▸ TRY IT: Each word in the data below should be copied exactly; the images should not.

▸ Saved data entries:

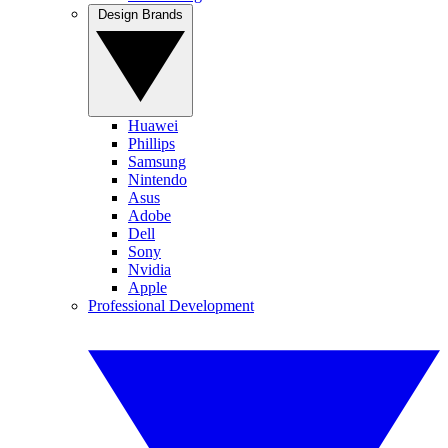
Design Brands
Huawei
Phillips
Samsung
Nintendo
Asus
Adobe
Dell
Sony
Nvidia
Apple
Professional Development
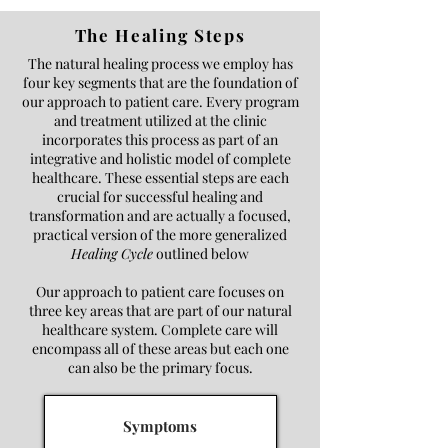
The Healing Steps
The natural healing process we employ has
four key segments that are the foundation of
our approach to patient care. Every program
and treatment utilized at the clinic
incorporates this process as part of an
integrative and holistic model of complete
healthcare. These essential steps are each
crucial for successful healing and
transformation and are actually a focused,
practical version of the more generalized
Healing Cycle
outlined below
Our approach to patient care focuses on
three key areas that are part of our natural
healthcare system.
Complete care will
encompass all of these areas but each one
can also be the primary focus.
Symptoms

▸ RESPONSE TO THE TASK:
Design Brands
Huawei
Phillips
Samsung
Nintendo
Asus
Adobe
Dell
Sony
Nvidia
Apple
Professional Development
The Healing Steps
The natural healing process we employ has
four key segments that are the foundation of
our approach to patient care. Every program
and treatment utilized at the clinic
incorporates this process as part of an
integrative and holistic model of complete
healthcare. These essential steps are each
crucial for successful healing and
transformation and are actually a focused,
practical version of the more generalized
Healing Cycle
outlined below
Our approach to patient care focuses on
three key areas that are part of our natural
healthcare system.
Complete care will
encompass all of these areas but each one
can also be the primary focus.
Symptoms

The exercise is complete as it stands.